Le dispositif d’accueil familial tel qu’il existe aujourd’hui en France est le résultat de plusieurs siècles d’histoire relatifs à la prise en charge des enfants en danger par la société. En pleine expansion à la suite de la Seconde Guerre Mondiale, le placement familial s’est grandement développé au sein de la société française mais sous l’influence des progrès de la psychologie de l’enfant notamment, il a rapidement marqué ses limites soulignant, au début des années 1980, combien les enfants confiés et leurs parents étaient les grands absents du dispositif de protection de l’enfance. Dès lors, plusieurs mesures législatives rappellent régulièrement que l’enfant et sa famille doivent être au cœur du dispositif d’accueil familial. Dans le même temps, le métier de « nourrices » qui existe depuis de nombreux siècles est en train de devenir une réelle profession du travail social. L’accueil familial, en constante évolution, est encore de nos jours dans une phase de transition entre une pratique familiale héritée d’une tradition chrétienne en milieu rural essentiellement, pour devenir un accueil professionnel qui tente de séparer le plus possible la sphère privée et la sphère professionnelle.

Pourtant, malgré une réelle volonté de professionnaliser le métier d’assistante familiale, la réalité de l’accueil d’un enfant, parfois très jeune et durant de nombreuses années, à son domicile, au sein de sa propre famille, rend difficilement conciliable les exigences de détachement professionnel demandé aux familles d’accueil, vis-à-vis d’un enfant qui n’est pas le sien et qui, sauf exception, n’a pas vocation à le devenir. Cela est d’autant plus vrai du point de vue de l’enfant confié qui ne peut freiner les sentiments qu’il éprouve envers des personnes qui ne sont ni ses parents, ni ses frères et sœurs, mais qui sont pourtant parfois les seules personnes qui s’occupent de lui quotidiennement. L’enfant confié à une famille d’accueil peut dès lors ressentir au fond de lui-même un conflit de loyauté en éprouvant des sentiments affectifs forts envers des étrangers qu’il n’est pas censé considérer et aimer comme sa propre famille le plongeant alors dans une fragilité affective qui complique davantage encore la situation dans laquelle l’enfant se trouve.

Or, comment un enfant qui a vécu des traumatismes aussi importants ayant mené à une séparation avec ses parents, peut-il se concentrer à l’école et mener une scolarité « normale » comme n’importe quel autre enfant ? L’accrochage scolaire de ces enfants, malgré les conditions de vie difficiles qu’ils affrontent au quotidien, ne peut être possible que si des facteurs de protection suffisamment importants viennent compenser les effets des facteurs de

risques présents dans le parcours de vie des jeunes confiés à une famille d’accueil. En effet, la littérature scientifique, bien que rare sur ce sujet, montre que la scolarité de ces enfants est parsemée d’embûches et de difficultés tant personnelles et familiales, que scolaires ou liées au contexte du placement lui-même ce qui rend les enfants confiés à une famille d’accueil particulièrement vulnérables et à risque de décrochage scolaire.

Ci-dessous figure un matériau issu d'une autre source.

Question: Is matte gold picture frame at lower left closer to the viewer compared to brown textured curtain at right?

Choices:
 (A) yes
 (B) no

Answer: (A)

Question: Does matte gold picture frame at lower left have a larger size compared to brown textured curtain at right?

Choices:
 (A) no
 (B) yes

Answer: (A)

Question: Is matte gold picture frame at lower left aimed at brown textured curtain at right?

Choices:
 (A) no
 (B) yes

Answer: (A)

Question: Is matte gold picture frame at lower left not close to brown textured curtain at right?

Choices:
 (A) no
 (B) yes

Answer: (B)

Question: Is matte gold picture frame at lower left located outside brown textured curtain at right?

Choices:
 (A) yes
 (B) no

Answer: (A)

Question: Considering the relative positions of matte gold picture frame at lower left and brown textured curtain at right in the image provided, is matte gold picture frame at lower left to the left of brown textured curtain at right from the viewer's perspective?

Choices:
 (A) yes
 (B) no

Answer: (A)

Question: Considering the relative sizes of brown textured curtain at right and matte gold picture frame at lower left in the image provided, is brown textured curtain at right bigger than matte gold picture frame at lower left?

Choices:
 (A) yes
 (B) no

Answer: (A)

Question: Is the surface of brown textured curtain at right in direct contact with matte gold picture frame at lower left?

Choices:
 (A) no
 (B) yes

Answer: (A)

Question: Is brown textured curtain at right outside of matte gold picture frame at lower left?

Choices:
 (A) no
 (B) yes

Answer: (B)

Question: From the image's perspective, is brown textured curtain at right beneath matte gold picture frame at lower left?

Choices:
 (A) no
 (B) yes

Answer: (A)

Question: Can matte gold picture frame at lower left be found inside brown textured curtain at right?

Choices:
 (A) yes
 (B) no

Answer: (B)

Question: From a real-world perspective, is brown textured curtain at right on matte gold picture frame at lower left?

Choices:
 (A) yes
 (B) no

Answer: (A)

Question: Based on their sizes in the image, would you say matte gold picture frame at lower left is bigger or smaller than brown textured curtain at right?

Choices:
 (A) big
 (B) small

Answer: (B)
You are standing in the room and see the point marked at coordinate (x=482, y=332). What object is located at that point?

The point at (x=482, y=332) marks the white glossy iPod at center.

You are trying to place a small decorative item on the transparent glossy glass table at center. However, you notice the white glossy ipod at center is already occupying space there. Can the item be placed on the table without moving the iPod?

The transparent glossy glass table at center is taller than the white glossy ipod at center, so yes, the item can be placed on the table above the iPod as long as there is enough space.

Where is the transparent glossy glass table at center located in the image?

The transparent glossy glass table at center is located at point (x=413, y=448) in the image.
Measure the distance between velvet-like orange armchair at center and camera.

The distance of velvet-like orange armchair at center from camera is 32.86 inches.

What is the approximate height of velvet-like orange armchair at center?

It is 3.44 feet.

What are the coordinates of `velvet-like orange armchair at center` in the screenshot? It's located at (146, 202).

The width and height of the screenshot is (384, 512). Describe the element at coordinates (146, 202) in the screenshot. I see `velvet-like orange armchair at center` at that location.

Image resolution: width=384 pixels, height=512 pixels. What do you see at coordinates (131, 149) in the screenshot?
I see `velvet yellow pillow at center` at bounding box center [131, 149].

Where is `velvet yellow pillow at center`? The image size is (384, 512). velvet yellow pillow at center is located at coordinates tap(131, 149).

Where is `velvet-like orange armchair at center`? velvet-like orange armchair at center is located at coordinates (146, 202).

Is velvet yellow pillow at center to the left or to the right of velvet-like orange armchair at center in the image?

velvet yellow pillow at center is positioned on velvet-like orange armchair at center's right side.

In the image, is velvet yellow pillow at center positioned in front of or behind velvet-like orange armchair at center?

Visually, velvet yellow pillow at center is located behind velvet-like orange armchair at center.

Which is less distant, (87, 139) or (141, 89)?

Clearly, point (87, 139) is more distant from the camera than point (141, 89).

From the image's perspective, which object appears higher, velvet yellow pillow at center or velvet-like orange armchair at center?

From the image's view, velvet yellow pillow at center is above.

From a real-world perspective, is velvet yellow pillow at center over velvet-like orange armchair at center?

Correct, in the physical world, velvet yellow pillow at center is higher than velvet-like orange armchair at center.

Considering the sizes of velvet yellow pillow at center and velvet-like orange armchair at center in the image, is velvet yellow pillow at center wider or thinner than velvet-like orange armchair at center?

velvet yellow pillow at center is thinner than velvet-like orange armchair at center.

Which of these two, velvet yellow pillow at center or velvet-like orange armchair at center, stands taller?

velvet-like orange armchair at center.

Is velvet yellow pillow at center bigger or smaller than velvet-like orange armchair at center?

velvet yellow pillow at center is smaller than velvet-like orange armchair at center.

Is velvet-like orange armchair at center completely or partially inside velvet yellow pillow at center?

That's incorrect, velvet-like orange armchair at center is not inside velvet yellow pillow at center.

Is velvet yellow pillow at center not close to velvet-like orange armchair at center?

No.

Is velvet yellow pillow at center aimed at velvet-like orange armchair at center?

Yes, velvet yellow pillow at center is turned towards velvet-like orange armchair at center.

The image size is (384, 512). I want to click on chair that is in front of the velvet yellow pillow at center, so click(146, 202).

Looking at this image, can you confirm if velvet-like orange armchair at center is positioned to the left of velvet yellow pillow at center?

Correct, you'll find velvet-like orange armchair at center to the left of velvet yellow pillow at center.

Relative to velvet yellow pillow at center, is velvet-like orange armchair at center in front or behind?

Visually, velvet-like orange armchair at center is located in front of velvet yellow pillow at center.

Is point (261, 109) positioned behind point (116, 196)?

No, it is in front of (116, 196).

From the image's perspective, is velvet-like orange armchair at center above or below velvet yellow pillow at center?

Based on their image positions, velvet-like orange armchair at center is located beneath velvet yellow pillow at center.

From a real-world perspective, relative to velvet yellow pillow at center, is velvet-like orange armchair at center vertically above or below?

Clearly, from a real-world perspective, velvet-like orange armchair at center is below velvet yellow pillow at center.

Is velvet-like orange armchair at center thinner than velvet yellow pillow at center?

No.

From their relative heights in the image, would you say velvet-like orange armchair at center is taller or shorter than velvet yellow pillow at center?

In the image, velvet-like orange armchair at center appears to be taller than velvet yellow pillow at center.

Après avoir présenté la problématique de l’accrochage scolaire des enfants confiés à une famille d’accueil en soulignant combien ce sujet de recherche, bien qu’atypique, est nécessaire, nous avons longuement expliqué la démarche méthodologique choisie et menée dans ce travail qui vise la compréhension du phénomène d'accrochage scolaire chez les enfants confiés à une famille d’accueil.

Dans les parties qui suivent, nous nous intéresserons, dans un premier chapitre, au parcours scolaire des trente personnes composant notre échantillon afin de repérer en quoi leur scolarité est atypique au regard des résultats recueillis sur la population générale des enfants pris en charge par l’ASE.

Dans un deuxième chapitre, nous présenterons les résultats de notre recherche concernant l’identification des facteurs de protection en jeu dans l’accueil familial qui sont déterminants pour l’apparition d’un processus de résilience.

Le troisième et dernier chapitre de ce travail de recherche sera alors consacré à la compréhension du lien entre la capacité de résilience mise en évidence chez les personnes confiées à une famille d’accueil et le phénomène d’accrochage scolaire.